106 days after the general election Belgium is still without a new federal government. In these past months the informateurs have been taking soundings and have been trying to get the country’s two biggest parties, the Flemish nationalist N-VA and the Francophone socialist PS, around the same table. The two parties that defend very different programmes have seen each other twice at a round table. Only with these two parties on board can a new government command a majority both among Flemish and Francophone MPs. In recent months the absence of devolved governments has been seen as an obstacle to the federal formation because parties do not know who will be involved as this also has implications for what can be realised in practice on the federal level.
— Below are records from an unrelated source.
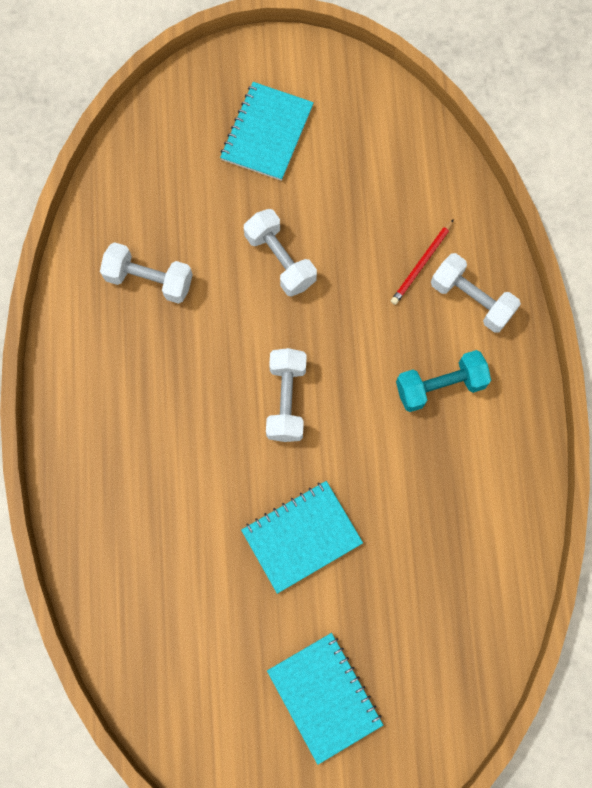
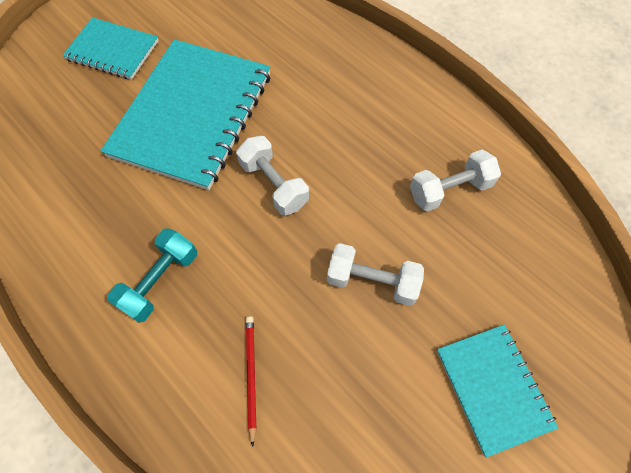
camera: 140 degrees right, 10 degrees down
turquoise notebook [241,481,363,594] -> turquoise notebook [101,39,271,190], size x1.85
white dumbbell [431,253,521,333] -> none

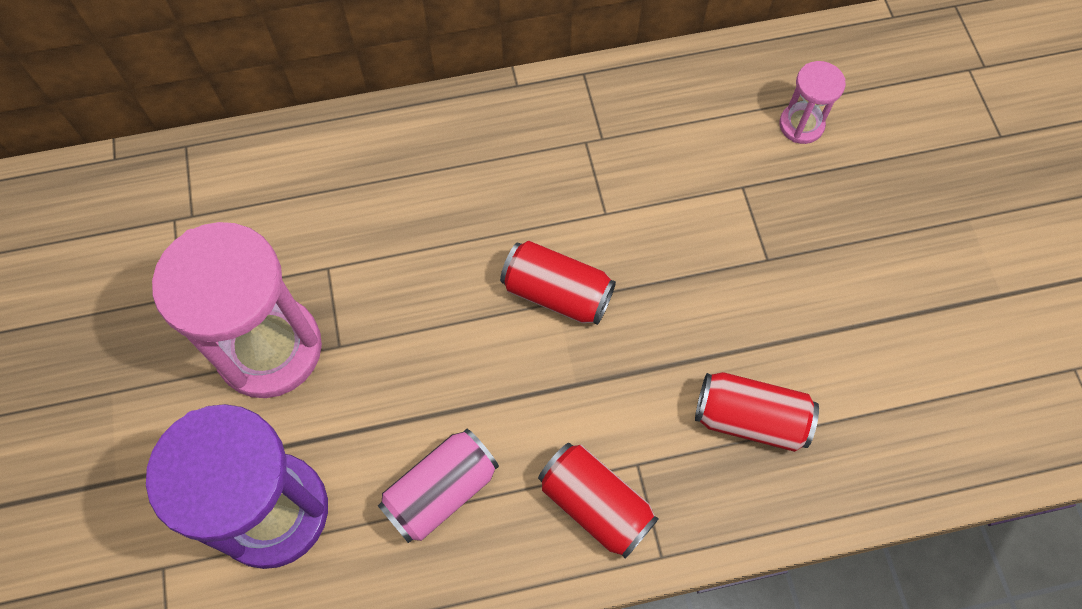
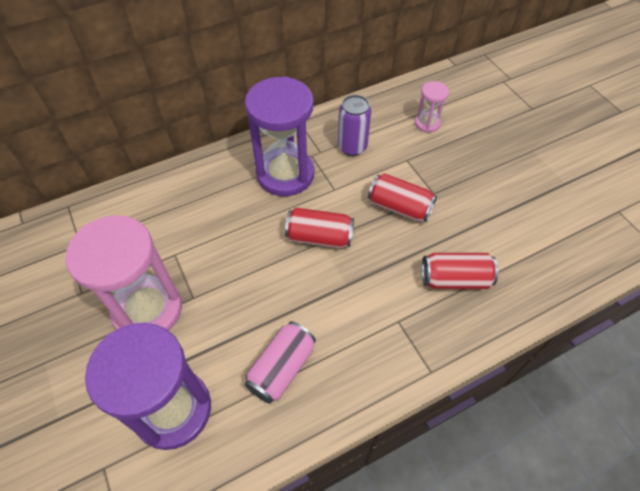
camera: 15 degrees left, 10 degrees down
red can [538,443,659,559] -> red can moved to [368,173,437,222]
none -> purple hourglass [245,76,315,196]
none -> purple can [338,95,371,156]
During this extra period, until the beginning of October, the informateurs will attempt to find elements of convergence between the six parties to allow formal government formation talks to start in October. The informateurs will work on numerous topics including migration, retirement pensions and health insurance, employment, security, the budget, climate and energy, poverty and international development. Six parties will be involved: the Flemish nationalists, the Flemish liberals, socialists and Christian democrats and the francophone liberals and socialists.
Mr Vande Lanotte noted that after this seventh report to the king the traditional information round had been concluded, but that the next step, government formation, wasn’t yet possible.